Khafre is one of the first men of color to serve as manager of children’s services for a major urban public library system when he began as Manager of Children’s Services, at the Brooklyn Public Library, in New York City where he implemented a Library Early Enrichment Program (LEEP), implemented a system-wide Volunteer Service program, and served as the Project Director for their Project Expedition website. Khafre has been involved in many other community projects including his service as Project Director of the Healthy Black Family Project at the University of Pittsburgh, and lots of work nationally with HIV/AIDS prevention and education efforts.
Khafre has several publications to his credit, Khafre is the editor of the anthology, “Cornbread, Fish and Collard Greens: Prayers, Poems & Affirmations for People Living with HIV/AIDS”, a 2013 publication from AuthorHouse. Khafre has two forth-coming works this year, Sistah’s Speak an anthology of (voices of HIV positive women) a collection of short fiction, poetry, creative nonfiction, personal narratives, critical essays and visual art from women living with HIV/AIDS and Raising Kazembe: A Memoir This collection of journal letter written by an HIV positive father to his son. It chronicles the lesson of life and education, the mental and emotional health of a father who deals with isolation, stigma, bisexual erasure, as well as how the traumas of his childhood play out in his parenting and his desire to heal.

my website


Monica Roberts

monica.roberts

Monica Roberts, aka the TransGriot, is a native Houstonian and a trailblazing trans community leader who transitioned in 1994. She’s a writer, award winning blogger, history buff, thinker, lecturer and IFGE Trinity Award winning advocate on trans human rights issues who works diligently at encouraging acceptance of and promoting awareness about trans people inside and outside the African-American community.

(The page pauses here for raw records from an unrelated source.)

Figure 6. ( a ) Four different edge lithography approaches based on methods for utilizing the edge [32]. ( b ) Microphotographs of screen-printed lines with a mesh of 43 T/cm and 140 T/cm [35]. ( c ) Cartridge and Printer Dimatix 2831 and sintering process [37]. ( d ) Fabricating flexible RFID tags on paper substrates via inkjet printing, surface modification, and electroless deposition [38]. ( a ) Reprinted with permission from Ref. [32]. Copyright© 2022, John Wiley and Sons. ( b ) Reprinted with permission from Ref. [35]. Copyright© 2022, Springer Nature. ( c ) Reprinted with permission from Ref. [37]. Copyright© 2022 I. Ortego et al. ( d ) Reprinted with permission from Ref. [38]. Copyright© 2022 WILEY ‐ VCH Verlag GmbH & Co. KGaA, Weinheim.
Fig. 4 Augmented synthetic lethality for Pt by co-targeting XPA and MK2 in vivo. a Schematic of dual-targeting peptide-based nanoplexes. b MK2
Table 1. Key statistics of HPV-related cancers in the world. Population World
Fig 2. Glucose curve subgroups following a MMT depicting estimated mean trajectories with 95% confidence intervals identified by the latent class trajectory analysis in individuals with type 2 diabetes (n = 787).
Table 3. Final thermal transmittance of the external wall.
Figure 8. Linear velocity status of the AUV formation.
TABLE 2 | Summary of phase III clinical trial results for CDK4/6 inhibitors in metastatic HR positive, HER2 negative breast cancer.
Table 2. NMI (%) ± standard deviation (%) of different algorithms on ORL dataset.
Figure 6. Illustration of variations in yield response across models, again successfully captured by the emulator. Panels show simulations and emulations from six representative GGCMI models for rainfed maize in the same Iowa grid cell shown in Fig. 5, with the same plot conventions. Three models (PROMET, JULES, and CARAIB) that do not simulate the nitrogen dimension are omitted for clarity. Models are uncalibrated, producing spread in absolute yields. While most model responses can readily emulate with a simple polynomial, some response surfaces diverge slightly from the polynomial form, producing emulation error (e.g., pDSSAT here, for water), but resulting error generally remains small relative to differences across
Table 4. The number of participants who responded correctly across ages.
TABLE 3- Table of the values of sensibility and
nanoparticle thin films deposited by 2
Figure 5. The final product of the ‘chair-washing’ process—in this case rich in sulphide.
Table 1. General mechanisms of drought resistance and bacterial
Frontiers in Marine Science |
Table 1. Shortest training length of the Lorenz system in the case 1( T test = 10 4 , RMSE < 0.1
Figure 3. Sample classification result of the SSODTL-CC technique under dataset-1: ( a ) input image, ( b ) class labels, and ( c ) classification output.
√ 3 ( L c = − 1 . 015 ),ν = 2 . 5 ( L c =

Monica’s writings on trans issues from an Afrocentric perspective have been published at EBONY.com, Feministe, Racialicious, Womanist Musings, and What Tami Said

Other sessions: Keep Marching! How Connecting Locally Builds Power for Local and National Progressive Wins

my website


Ashton P. Woods

ashton.p.woods

Ashton P. Woods is an Activist and native of New Orleans, LA that now resides Houston, TX. He began his life as an activist during his freshman year of high school and never stopped fighting for those who are the most marginalized. Ashton’s willingness to fight comes from his thirst to selflessly create change and spread universal equality. Because he knows what being marginalized looks and feels like, Ashton openly identifies as Gay/SGL, Atheist, HIV positive & unapologetically Black. While none of these things completely define Ashton, they highlight intersectionality and teach that being Black is not a monolith. In Ashton’s View justice must be intersectional and it is highlighted by his involvement in the Black Lives Matter Movement, SGL/LGBT rights, and equality for all when it comes to discrimination and overall fairness in society.